I had just read a response to my comment on the Education Malaysia blog. In it, the author claimed that I was “out of sync”. So, this got me thinking if I am truly out-of-sync with our education issues. Granted, I have left school for more than a decade and I do not have any school going children. However, the issue of Chinese schools being better than National schools have been ongoing since before I went to school. So, while the players may have changed, the arguments have not changed much.
Sigh. Ad nauseum
The reason that I had pointed out John Lee’s statement is because I doubt that either Kian Ming or Tony Pua would have made sweeping statements like he did without the numbers to back them up. In fact, that is all I was asking for – the necessary facts to back up his statement. As evident in some of my previous posts, I’m biased because I personally think that all vernacular schools in Malaysia should be shut down.
But the question here is whether or not I am in-sync or out-of-sync.
Anyone who reads Coltz’s reply to my statement can immediately see that he does not have any numbers to back up his statement either. He has to infer that that Chinese schools are better from a bunch of disconnected ‘facts’. Or are they? Correlation does not imply causation.
Firstly, he pointed out crime rates in schools. While I am not sure if the police actually publish statistics down to that level of granularity, I do have a simple answer to his assertion. There are more delinquents in national schools simply because the national school delinquents still bother to go to school. The Chinese school delinquents would have dropped out of school by then and are busy peddling VCDs in the market or earning some other form of work. That takes care of your bottom 30%.
Secondly, he posited that based on the National Math Olympiad results, there are a disproportionate number of top Chinese schools as opposed to National schools. So, I just quickly browsed through the list and this got me wondering, where were all the top National schools. Then, I suddenly recalled something from my past. My school never joined any National Math Olympiad. Instead, we joine the International Math Olympiad. I did okay enough. Granted, I do not know if this was still the practice today, but it is a possibility.
Thirdly, his assertion that Chinese schools have the ability to fire incompetent teachers, which may result in better teachers. Well, I would like to point out the fact that many of the Chinese schools do not even have teachers whom were qualified to be trained as teachers in the first place. Many of them enter teaching by first becoming a volunteer/substitute teacher at schools and then use that experience to then have the schools forward them for teacher training before being assigned as permanent teachers. This does not happen in national schools, which largely get teachers straight out of teacher training colleges. However, which is better is open to debate.
So, I’m not quite sure if I am in-sync or out-of-sync. Personally, I would like to think that my personal background does give me some insight into the system that I would otherwise not have.
1. This is a common argument in support of public schools, which I will not deny: delinquents tend to stay in public systems instead of out, and hence dragging down the overall image/statistics/atmosphere. Sure, it’s not “fair”. If I am an average student/parent though, what do I care? Do I want my kids to grow up with druggies in the gates or not? As far as school quality goes, that’s what most people care, regardless of whether the school achieved that through selectivity or not. Sorry public schools.
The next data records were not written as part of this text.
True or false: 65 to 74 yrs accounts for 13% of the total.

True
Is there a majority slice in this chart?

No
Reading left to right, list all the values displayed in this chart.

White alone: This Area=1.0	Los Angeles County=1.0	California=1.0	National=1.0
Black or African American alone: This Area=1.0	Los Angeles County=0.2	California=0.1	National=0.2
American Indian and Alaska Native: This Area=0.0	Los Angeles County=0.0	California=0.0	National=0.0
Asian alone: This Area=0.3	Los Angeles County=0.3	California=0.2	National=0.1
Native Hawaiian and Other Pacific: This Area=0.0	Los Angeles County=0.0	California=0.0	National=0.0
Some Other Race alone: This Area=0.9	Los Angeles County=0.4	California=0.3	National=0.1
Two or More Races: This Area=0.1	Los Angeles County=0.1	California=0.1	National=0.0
*Note that Chinese schools in general do not usually “drop” people due to poor performance alone (except a few notable ones), people are frustrated because they can’t advance a grade (rightly unqualified to do so) and they drop themselves out.
2. Interesting, as far as what I know from my school the country as a whole sends out international olympiad teams, not schools. Guess your school is/was better informed/endowed?
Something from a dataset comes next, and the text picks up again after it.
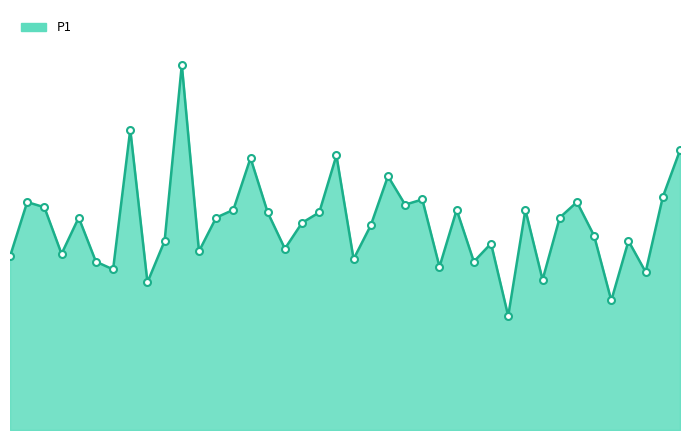

What is the sum of all values?

318.8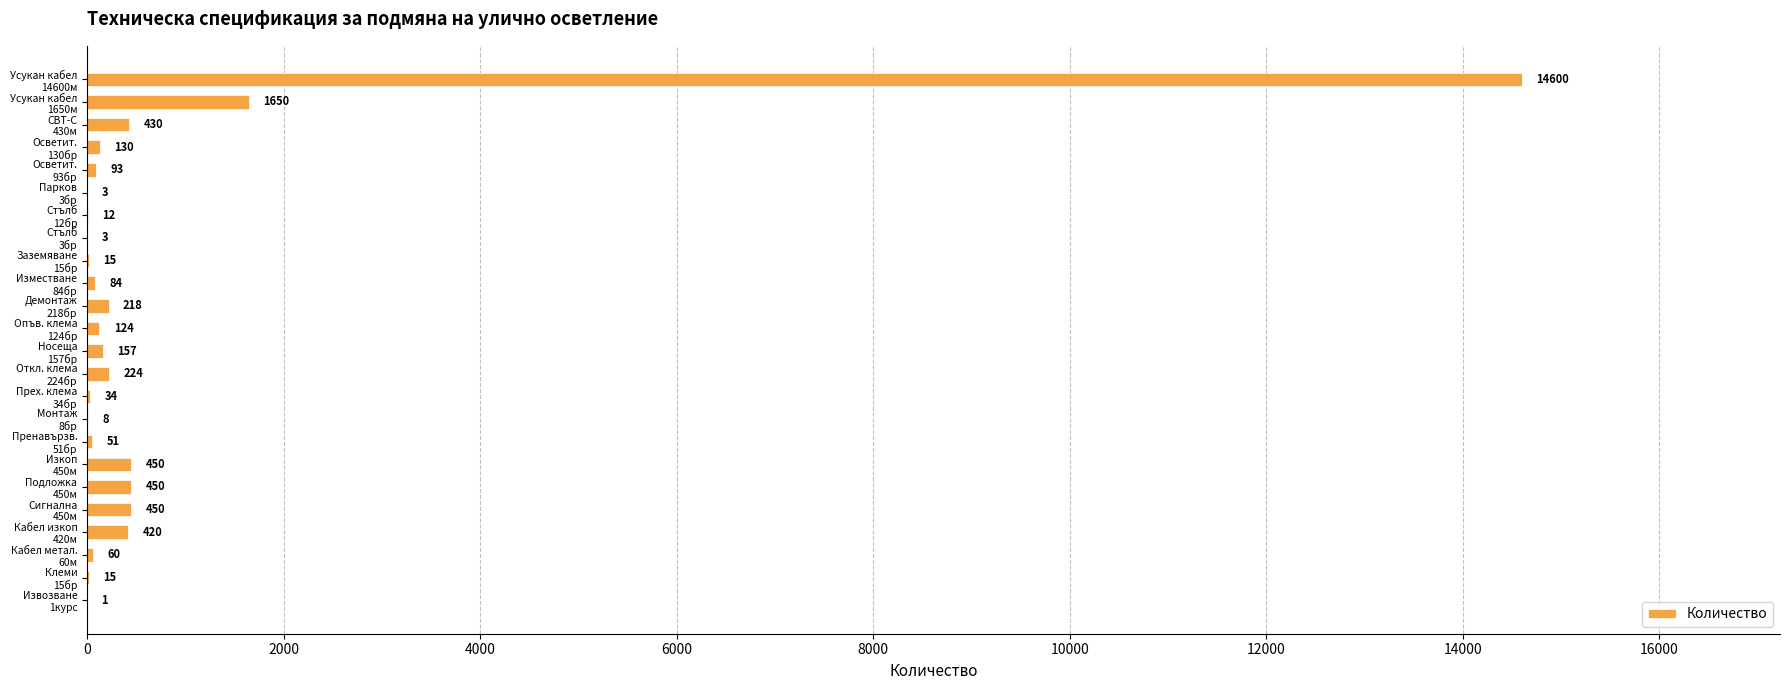

What is the sum of all values?

19682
3. The interesting thing is that the so called “qualification” does not necessarily better prepare one for teaching than a combination of passion and on-the-job-training. I would not know what kind of training they went through in college, and hence cannot comment on how competent/incompetent it has made them. An identical situation is going on here in the US though, with the “properly trained” teachers crying foul because school systems are weeding out the worst among them and replacing them with Teach for America candidates. Lack of oversight can go a long way towards breeding incompetence, never underestimate it.
1. If you are an average parent, you will want your child to get the best opportunities that they can get in life. Except for the overseas minority, your child will have to live and work in Malaysia. In such a context, your child would be disadvantaged as he/she is likely to be less proficient in the English/Malay languages.
2. What I meant to say was that my school focused on the International Math Olympiad qualifiers instead of the National Math Olympiad. Things may or may not have changed now. The two things were separate.
3. That is why I said it was debatable. One group does not care while the other group does not know. Obviously, it would be best to get teachers who are both passionate and did well in school themselves. But when you have to pick one or the other, it is less clear which is better.